Reading passage:

Canadian Border Services Agency suspended operations at the Coutts, Alta., border crossing Feb. 12 amid a highway blockade and ongoing protests against pandemic health restrictions. The ripple effects have hit Canada’s largest beef producing region and have potential to negatively affect a wider prairie agricultural sector already dealing with supply-chain issues and lingering fallout from drought.
Lloydminster, Sask.-area grain farmer Caleb Toews said he’s taking part in the Coutts blockade while fully aware of those effects.
His message to producer groups calling for an end to the blockade is plain.
“For me, it’s not about the markets. Obviously as a producer I want to have good markets. I want to be able to have a profitable farm,” said Toews.
“But if our freedoms are at stake — if our profits are high but we have no freedom — I would rather have freedom and be broke. I would rather live in a cardboard box and feed my kids rabbits and squirrels but be free to do what we choose to do.”
The blockade was initially set up at Coutts on Jan. 29 to pressure the provincial and federal governments to drop pandemic-related public health restrictions.
Alberta Premier Jason Kenney lifted two of the most contested restrictions on Feb. 8 — the provincial vaccine passport and a requirement for school children to wear masks.
Kenney promised a plan to further ease pandemic mandates in coming weeks.
Coutts border protesters greeted his announcement by halting traffic on the highway in a blockade that had previously slowed but not prevented passage of traffic.
Toews and others who made speeches at a Milk River protest site established north of Coutts told The Western Producer that they want larger reforms.
“I think It ends when we aren’t ruled by the World Economic Forum and we get out of the UN and we have not a government for the people but a government of the people,” said Toews.
“The people are the ones who are in charge … government works for us instead of us doing what they say.”
Immediately ending all provincial pandemic restrictions could ease the impasse between government and protesters, he added.
“We need to stick together,” said Toews of those in the agricultural sector. “We need to be OK with our markets being affected and our freedoms need to be our priority and not bank accounts.”
As for beef producers and cattle operations unable to move live cattle south of the border, Toews indicated protesters would allow passage. However, protest organizers asked about that, and about other ramifications for the agriculture industry caused by their actions, rebuffed any queries.
Those organizers are believed to be farmers from the region, though many outside the Coutts Smuggler’s Saloon headquarters indicated they are not involved in the agricultural sector.
RCMP arrested several individuals in Coutts Feb. 14 after executing search warrants and seizing guns, body armour and ammunition from what they described as a militant faction of the protest.
Effects of the border protest are serious for Canada’s beef industry, said Canadian Cattlemen’s Association president Bob Lowe.

Supplied records:

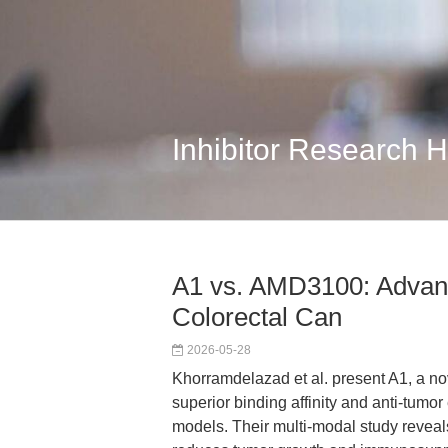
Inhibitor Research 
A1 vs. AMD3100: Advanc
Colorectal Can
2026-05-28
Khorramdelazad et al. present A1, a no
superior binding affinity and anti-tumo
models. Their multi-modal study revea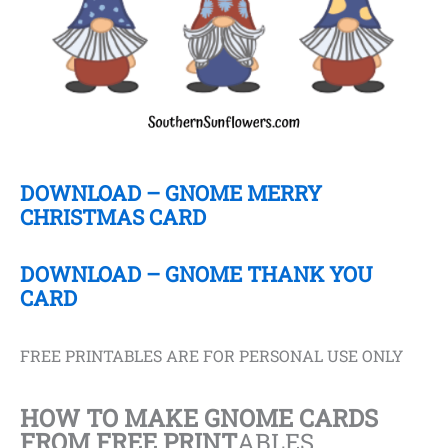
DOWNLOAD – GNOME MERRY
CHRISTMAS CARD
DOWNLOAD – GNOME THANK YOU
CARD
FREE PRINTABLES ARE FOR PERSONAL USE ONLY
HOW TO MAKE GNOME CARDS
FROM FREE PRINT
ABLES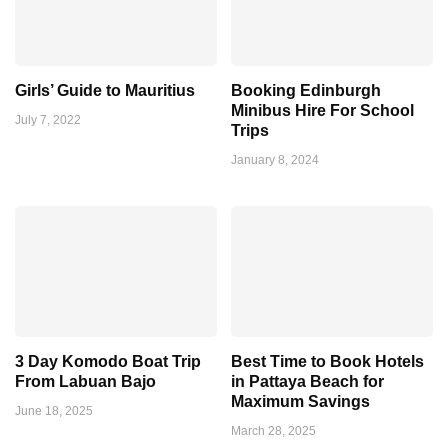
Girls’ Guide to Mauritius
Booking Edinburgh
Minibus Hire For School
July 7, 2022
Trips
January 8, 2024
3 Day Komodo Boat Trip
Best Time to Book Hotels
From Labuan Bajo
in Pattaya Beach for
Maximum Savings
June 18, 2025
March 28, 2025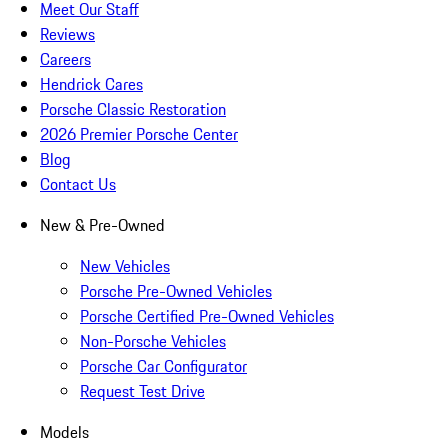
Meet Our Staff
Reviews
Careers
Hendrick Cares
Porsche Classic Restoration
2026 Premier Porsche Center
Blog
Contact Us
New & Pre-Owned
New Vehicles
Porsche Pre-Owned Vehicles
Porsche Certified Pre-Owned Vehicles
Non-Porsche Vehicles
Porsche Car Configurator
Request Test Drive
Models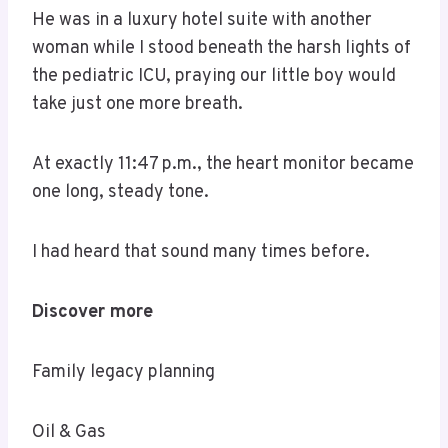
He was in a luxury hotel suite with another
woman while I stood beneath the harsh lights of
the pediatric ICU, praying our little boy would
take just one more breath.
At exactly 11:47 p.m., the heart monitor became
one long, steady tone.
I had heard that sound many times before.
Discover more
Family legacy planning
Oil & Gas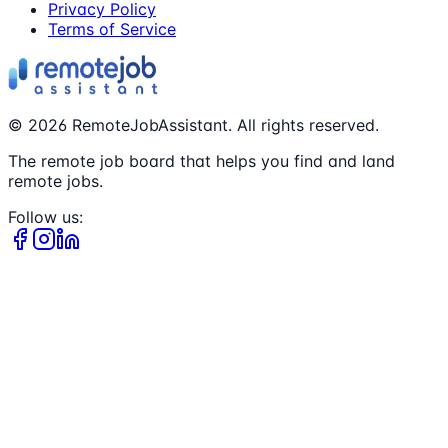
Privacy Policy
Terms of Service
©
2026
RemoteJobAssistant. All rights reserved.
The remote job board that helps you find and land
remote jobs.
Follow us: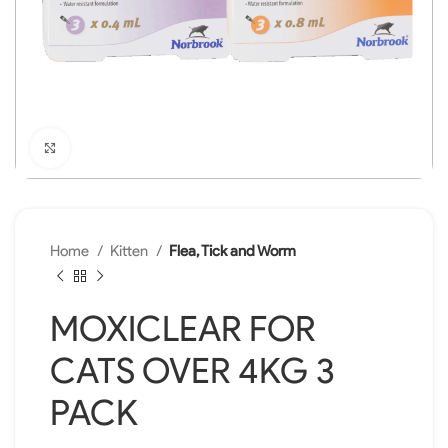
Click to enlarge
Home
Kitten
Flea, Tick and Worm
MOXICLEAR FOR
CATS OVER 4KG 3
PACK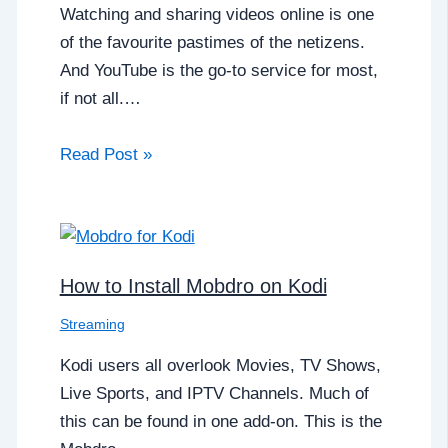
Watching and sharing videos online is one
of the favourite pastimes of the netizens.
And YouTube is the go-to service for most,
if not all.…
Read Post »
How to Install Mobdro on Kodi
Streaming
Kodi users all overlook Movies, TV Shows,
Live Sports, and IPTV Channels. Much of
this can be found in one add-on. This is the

Apply what you read:
[a] Answer these questions from the article on the Coutts border blockade:
(i) On what date did the Canadian Border Services Agency suspend operations at the Coutts crossing?
(ii) When was the blockade first set up at Coutts?
(iii) What did RCMP seize in Coutts on Feb. 14?
[b] In the Coutts blockade article, shorten the paragraph that begins "Canadian Border Services Agency suspended operations" and keep its main facts.
[c] Write the next part of the article on the Coutts border blockade, starting after its last sentence.
The material that comes after the article is separate from it.

Answers to the tasks:
[a]
(i) Feb. 12
(ii) Jan. 29
(iii) Guns, body armour and ammunition

[b] On Feb. 12, the Canadian Border Services Agency suspended operations at the Coutts, Alta., crossing amid a highway blockade and protests against pandemic health restrictions. The effects have reached Canada's largest beef producing region. They could also harm a prairie agricultural sector that is already coping with supply-chain problems and drought fallout.

[c]
The JBS and Cargill beef processing plants, which collectively represent two-thirds of the national beef processing capacity, have reduced the number of shifts as their storage fills with beef that is not being shipped to the United States through the closest international port of entry at Coutts.
Lowe said the border protest is hindering trade in agriculture and specifically in the cattle industry.
“We need to have these borders open for north-south trade. That’s what keeps us alive,” said Lowe. Boxed beef and live cattle shipments going south and feed coming north are all affected.
“We have a lot of cattle around us and a lot of them are ready to be processed. We need to do everything we can possibly do to keep these packers going as hard as they can go,” said Lowe.
The trickle-down effect of the blockage will likely reduce cattle prices, he added.
Alberta Beef Producer chair Melanie Wowk said those in the cattle industry who support the actions of the blockaders should look at the bigger picture, not one that pits packers, feedlot operators or cow-calf ranchers against one another.
“At the end of the day, we all have to be healthy. We all have to make money along this chain,” said Wowk. “To villainize anybody along it — I just don’t see it as progressing as an industry that way. I think we have to stop with the mentality of ‘we’re three different sectors’.”

Kenney has described the effects of the blockade on the agricultural sector as “pretty modest.”
He said the government has been working with law enforcement and border officials to increase access at other ports so goods can flow.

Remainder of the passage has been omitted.